-- Opening Marker --

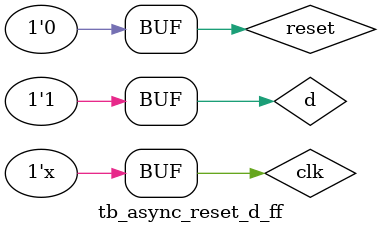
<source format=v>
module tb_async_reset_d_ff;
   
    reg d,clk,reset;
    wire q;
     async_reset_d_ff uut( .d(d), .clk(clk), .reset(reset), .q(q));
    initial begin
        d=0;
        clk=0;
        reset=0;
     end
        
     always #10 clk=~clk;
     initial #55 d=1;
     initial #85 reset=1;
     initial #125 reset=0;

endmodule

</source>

-- Closing Marker --
-- Opening Marker --

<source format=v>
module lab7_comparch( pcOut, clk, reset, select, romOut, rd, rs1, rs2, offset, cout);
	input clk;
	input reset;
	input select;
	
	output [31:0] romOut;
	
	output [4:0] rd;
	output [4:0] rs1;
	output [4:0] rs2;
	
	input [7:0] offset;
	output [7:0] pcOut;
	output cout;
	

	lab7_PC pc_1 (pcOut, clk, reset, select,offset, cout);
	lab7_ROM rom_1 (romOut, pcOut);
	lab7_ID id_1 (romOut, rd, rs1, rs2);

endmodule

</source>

-- Closing Marker --

Search the records for the string "initial", and copy every line that holds it.

    initial begin
     initial #55 d=1;
     initial #85 reset=1;
     initial #125 reset=0;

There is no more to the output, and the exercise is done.